While such advances are encouraging, further reductions in global emissions will be needed, for example through the introduction of new technologies such as hybrid and electric vehicles.
UNEP is supporting countries and their partners to fast track action on this challenge through the PCFV and other programmes such as the Climate and Clean Air Coalition—which works to reduce short-lived climate pollutants such as black carbon in a number of key sectors, including transport, agriculture, waste, household cooking and heating, and brick production. Yet we can all do so much more.
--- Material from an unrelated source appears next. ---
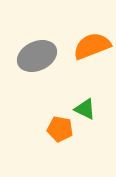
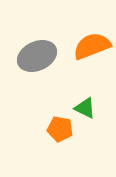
green triangle: moved 1 px up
Next week, the world’s environment ministers will meet at UNEP’s Headquarters in Nairobi for the first-ever United Nations Environment Assembly (UNEA). One of the key themes is the Sustainable Development Goals, and it is clear that attempts to improve quality of life through sustainable development will be hampered should the very air we breathe prove deadly. Air pollution is also on the agenda of UNEA, and the meeting is expected to call on countries to act swiftly and request UNEP to support them in their actions.
While wheels have been set in motion, there is no time to lose. Every year that passes means another seven million deaths. We should not wait for the next WHO report to tell us that this number has doubled once more.